「何か用事か?」
「おう。仕事中に悪いんだけど、ちょっと聞きたい事があってさ」
亮介がそう言うと、太一がニヤニヤと悪巧みを考えている様な顔をする。
「おっ、何?何?もしかして、ボインな女の子ご所望か?」
「全然ちげぇ」
太一らしい会話。
へらへらと笑って場を和ますのは、太一にとってはお手のものなのだろう。
「え~。つまんねぇ!」
「つまんなくて悪かったな!」
唇を尖らせている太一に亮介か突っ込むが、その瞬間、へらっとしていた太一の表情が変化した。
「ほんとつまんねぇ。で、何?」
口元は笑っているけれど目が笑っていない状態。とても冷たい目。
その太一の表情にひなの背中にぶわっと鳥肌が立つ。
亮介も太一の変わりように驚いたのか、太一から視線を逸らし頭をぽりぽりと掻いて動揺したのを誤魔化す仕草だ。

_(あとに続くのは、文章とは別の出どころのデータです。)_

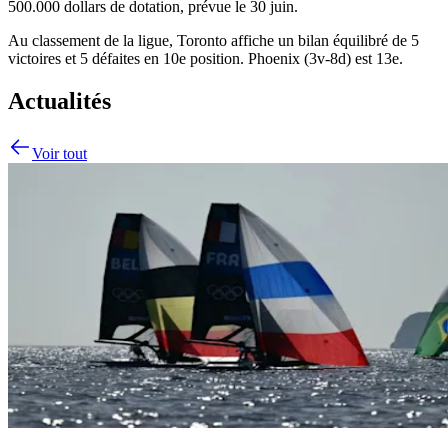
500.000 dollars de dotation, prévue le 30 juin.
Au classement de la ligue, Toronto affiche un bilan équilibré de 5
victoires et 5 défaites en 10e position. Phoenix (3v-8d) est 13e.
Actualités
Voir tout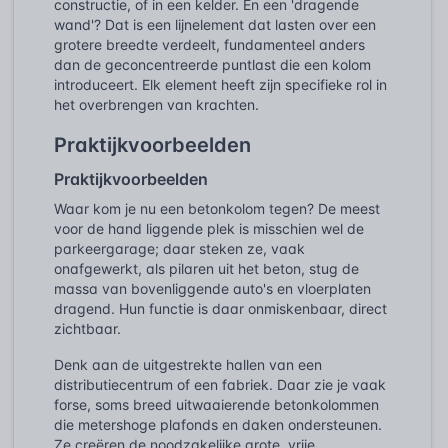
constructie, of in een kelder. En een 'dragende
wand'? Dat is een lijnelement dat lasten over een
grotere breedte verdeelt, fundamenteel anders
dan de geconcentreerde puntlast die een kolom
introduceert. Elk element heeft zijn specifieke rol in
het overbrengen van krachten.
Praktijkvoorbeelden
Praktijkvoorbeelden
Waar kom je nu een betonkolom tegen? De meest
voor de hand liggende plek is misschien wel de
parkeergarage; daar steken ze, vaak
onafgewerkt, als pilaren uit het beton, stug de
massa van bovenliggende auto's en vloerplaten
dragend. Hun functie is daar onmiskenbaar, direct
zichtbaar.
Denk aan de uitgestrekte hallen van een
distributiecentrum of een fabriek. Daar zie je vaak
forse, soms breed uitwaaierende betonkolommen
die metershoge plafonds en daken ondersteunen.
Ze creëren de noodzakelijke grote, vrije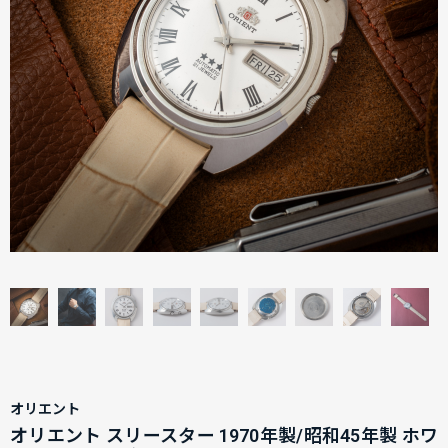
オリエント
オリエント スリースター 1970年製/昭和45年製 ホワ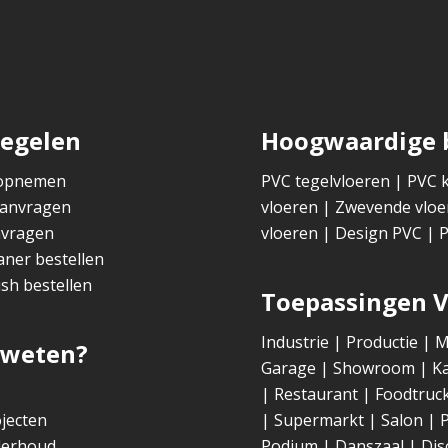
regelen
Hoogwaardige b
 opnemen
PVC tegelvloeren
|
PVC k
aanvragen
vloeren
|
Zwevende vloe
nvragen
vloeren
|
Design PVC
|
P
aner bestellen
ish bestellen
Toepassingen 
Industrie
|
Productie
|
M
 weten?
Garage
|
Showroom
|
K
|
Restaurant
|
Foodtruc
jecten
|
Supermarkt
|
Salon
|
P
derhoud
Podium
|
Danszaal
|
Dis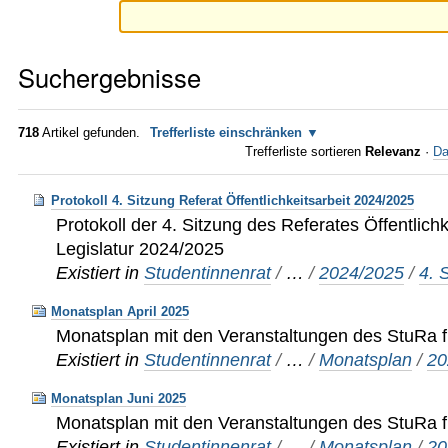
Suchergebnisse
718
Artikel gefunden.
Trefferliste einschränken
Trefferliste sortieren
Relevanz
·
Da
Protokoll 4. Sitzung Referat Öffentlichkeitsarbeit 2024/2025
Protokoll der 4. Sitzung des Referates Öffentlichk
Legislatur 2024/2025
Existiert in
Studentinnenrat
/
…
/
2024/2025
/
4. 
Monatsplan April 2025
Monatsplan mit den Veranstaltungen des StuRa f
Existiert in
Studentinnenrat
/
…
/
Monatsplan
/
20
Monatsplan Juni 2025
Monatsplan mit den Veranstaltungen des StuRa 
Existiert in
Studentinnenrat
/
…
/
Monatsplan
/
20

「あー、あのさ、3年前にさ中学校で集まっただろ。あの時、何したか覚えてるか?」
「何って、ただ飲んで騒いだだけだろ?」
さっきの表情が嘘のようにケロッとした元の表情に戻っている太一。
太一はいつからこんな表情をするようになってたんだろう?
私の知らない3年の間?
それとも……。
……前からしていたのに、私が気づいていなかった?
ひなが頭を悩ませている間も太一と亮介の話は続いている。